Mikrofaser für Babyhaut gewählt
Mikrofaser hat den Marketing-Vorteil hoher Saugkraft, ist aber synthetisch und für Babyhaut oder Allergikerhaut nicht ideal. Die feinen Polyester-Fasern können bei sehr empfindlicher Haut Reizungen verursachen, weil sie weniger atmungsaktiv sind als Naturfasern. Bei Säuglingen mit Neurodermitis oder atopischer Dermatitis verschlimmert Mikrofaser die Symptome statt sie zu lindern.
Besser: Für Babys und Allergiker zu Bio-Baumwolle, Bambusfaser oder Molton greifen. Diese Naturfasern sind atmungsaktiv und erlauben der Haut zu transpirieren. GOTS-Zertifizierung ist die beste Wahl, weil sie auch ökologische Verarbeitung garantiert.

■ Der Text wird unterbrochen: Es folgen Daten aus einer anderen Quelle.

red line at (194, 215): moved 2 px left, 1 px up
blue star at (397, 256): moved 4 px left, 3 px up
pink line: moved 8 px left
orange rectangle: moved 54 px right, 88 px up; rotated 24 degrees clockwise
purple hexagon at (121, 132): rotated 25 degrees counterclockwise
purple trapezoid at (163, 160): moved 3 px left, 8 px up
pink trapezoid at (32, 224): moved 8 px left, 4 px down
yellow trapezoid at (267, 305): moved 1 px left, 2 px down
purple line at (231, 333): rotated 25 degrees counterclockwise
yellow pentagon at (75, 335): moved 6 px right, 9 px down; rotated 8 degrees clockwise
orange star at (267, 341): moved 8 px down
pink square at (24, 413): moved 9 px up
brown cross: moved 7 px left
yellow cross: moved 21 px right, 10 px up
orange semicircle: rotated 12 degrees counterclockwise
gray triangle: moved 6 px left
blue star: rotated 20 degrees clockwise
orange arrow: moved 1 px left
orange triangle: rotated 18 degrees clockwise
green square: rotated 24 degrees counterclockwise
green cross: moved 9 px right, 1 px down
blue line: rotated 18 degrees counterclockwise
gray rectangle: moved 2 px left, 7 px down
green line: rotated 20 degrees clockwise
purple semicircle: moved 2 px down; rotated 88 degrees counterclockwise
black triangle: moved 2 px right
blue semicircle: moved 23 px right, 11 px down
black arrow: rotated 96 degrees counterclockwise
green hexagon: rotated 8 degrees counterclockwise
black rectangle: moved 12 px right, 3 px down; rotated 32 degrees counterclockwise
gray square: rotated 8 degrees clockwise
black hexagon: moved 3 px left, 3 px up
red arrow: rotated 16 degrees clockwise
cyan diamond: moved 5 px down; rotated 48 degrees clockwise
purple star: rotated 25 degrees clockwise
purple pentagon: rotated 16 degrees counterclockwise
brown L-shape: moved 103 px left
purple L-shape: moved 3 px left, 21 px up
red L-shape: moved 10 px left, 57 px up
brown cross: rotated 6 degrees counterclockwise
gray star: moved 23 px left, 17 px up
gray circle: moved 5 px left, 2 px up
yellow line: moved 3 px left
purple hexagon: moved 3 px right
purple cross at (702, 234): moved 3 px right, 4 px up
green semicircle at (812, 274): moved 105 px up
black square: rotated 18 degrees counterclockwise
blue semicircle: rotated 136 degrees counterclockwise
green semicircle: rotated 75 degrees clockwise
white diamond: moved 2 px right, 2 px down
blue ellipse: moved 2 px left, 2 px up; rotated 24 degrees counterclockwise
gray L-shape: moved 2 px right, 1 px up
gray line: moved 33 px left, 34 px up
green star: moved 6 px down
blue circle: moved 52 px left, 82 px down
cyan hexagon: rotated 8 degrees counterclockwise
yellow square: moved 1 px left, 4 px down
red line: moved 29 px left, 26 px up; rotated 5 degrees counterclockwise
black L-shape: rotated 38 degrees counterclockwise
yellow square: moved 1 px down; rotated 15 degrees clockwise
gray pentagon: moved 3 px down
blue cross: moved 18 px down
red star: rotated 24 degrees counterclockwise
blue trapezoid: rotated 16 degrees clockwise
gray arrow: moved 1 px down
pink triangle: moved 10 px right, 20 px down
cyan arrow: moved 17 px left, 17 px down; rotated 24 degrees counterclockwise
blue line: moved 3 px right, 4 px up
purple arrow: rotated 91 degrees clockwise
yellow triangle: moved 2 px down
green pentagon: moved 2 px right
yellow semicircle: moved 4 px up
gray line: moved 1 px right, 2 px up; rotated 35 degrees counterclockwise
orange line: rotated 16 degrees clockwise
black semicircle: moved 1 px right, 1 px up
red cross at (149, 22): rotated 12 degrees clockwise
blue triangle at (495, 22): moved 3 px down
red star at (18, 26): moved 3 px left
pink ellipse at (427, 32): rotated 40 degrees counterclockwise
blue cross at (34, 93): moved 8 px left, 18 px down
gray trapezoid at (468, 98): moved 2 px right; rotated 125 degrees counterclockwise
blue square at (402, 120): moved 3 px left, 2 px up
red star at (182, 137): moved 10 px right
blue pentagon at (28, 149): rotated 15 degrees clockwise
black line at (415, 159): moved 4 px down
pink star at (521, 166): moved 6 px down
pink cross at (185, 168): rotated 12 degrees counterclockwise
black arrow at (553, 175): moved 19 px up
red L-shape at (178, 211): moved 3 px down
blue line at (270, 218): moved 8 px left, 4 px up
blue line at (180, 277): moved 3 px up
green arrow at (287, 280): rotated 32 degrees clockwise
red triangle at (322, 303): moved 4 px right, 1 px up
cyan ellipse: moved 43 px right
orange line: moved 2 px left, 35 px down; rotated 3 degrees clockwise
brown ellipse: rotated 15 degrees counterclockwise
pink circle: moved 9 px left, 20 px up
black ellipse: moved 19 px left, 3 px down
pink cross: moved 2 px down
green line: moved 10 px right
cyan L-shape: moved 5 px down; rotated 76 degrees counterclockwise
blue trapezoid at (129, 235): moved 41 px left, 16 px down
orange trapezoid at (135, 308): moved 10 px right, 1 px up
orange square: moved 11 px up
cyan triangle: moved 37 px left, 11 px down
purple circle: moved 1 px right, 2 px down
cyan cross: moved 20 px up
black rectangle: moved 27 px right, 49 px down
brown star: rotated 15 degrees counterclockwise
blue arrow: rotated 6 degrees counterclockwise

Grammatur ohne Fasern-Qualität verglichen
Käufer schauen oft nur auf die GSM-Zahl und denken, höher ist besser. Ein 600-GSM-Tuch aus minderer Baumwolle kann in der Praxis weniger saugen als ein 400-GSM-Tuch aus Premium-Baumwolle, weil die Faserlänge die Wasseraufnahme entscheidet. Lange Baumwoll-Stapel (etwa ägyptische oder Pima-Baumwolle) saugen besser als kurze Stapel, unabhängig von der Grammatur.
Besser: Auf die Bezeichnung der Baumwoll-Sorte achten, nicht nur auf GSM. Hersteller, die ägyptische oder Pima-Baumwolle nennen, liegen qualitativ über Standard-Baumwoll-Tüchern.
Tücher zu kalt gewaschen
40-Grad-Wäsche reicht für die optische Reinigung, eliminiert aber nicht alle Bakterien und Pilze. Im feuchten Tuchgewebe vermehren sich Erreger im Tagesrhythmus. Wer immer kalt wäscht, hat innerhalb von zwei Wochen ein muffiges Tuch, das auf der Haut nicht mehr sauber ist. Nach jedem Duschen oder Waschen die Tücher in die Wäsche geben, wie Bettwaren-Shop zur Handtuchhygiene erläutert.
Besser: Wöchentlich 60-Grad-Wäsche mit Vollwaschmittel. Bei sensibler Haut und Allergikern auch häufiger. Mikrofaser braucht etwas mehr Vorsicht: 60 Grad ist okay, kein Weichspüler verwenden, sonst verstopfen die Kapillarstrukturen.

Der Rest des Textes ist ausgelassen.